Task details: Every line of the material below that contains the string "Kits" must appear in the answer.

Data for processing:
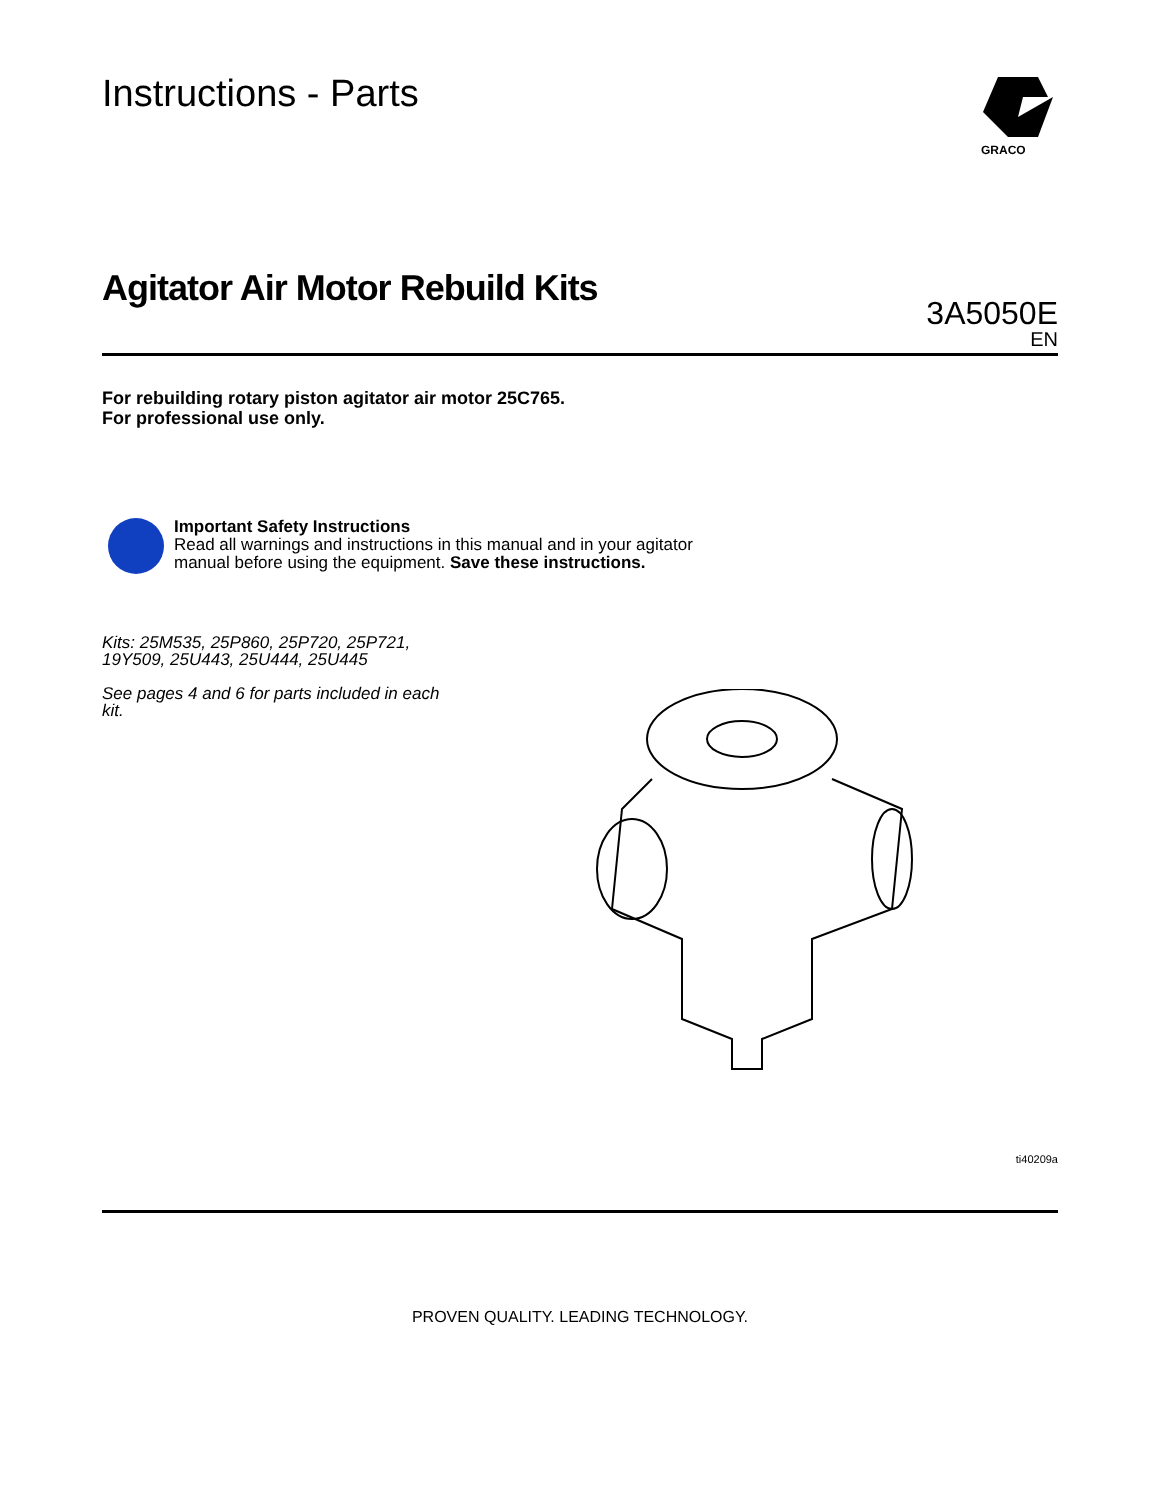Instructions - Parts
GRACO
Agitator Air Motor Rebuild Kits
3A5050E
EN
For rebuilding rotary piston agitator air motor 25C765.
For professional use only.
Important Safety Instructions
Read all warnings and instructions in this manual and in your agitator
manual before using the equipment. Save these instructions.
Kits: 25M535, 25P860, 25P720, 25P721, 19Y509, 25U443, 25U444, 25U445
See pages 4 and 6 for parts included in each kit.
ti40209a
PROVEN QUALITY. LEADING TECHNOLOGY.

Task response:
Agitator Air Motor Rebuild Kits
Kits: 25M535, 25P860, 25P720, 25P721, 19Y509, 25U443, 25U444, 25U445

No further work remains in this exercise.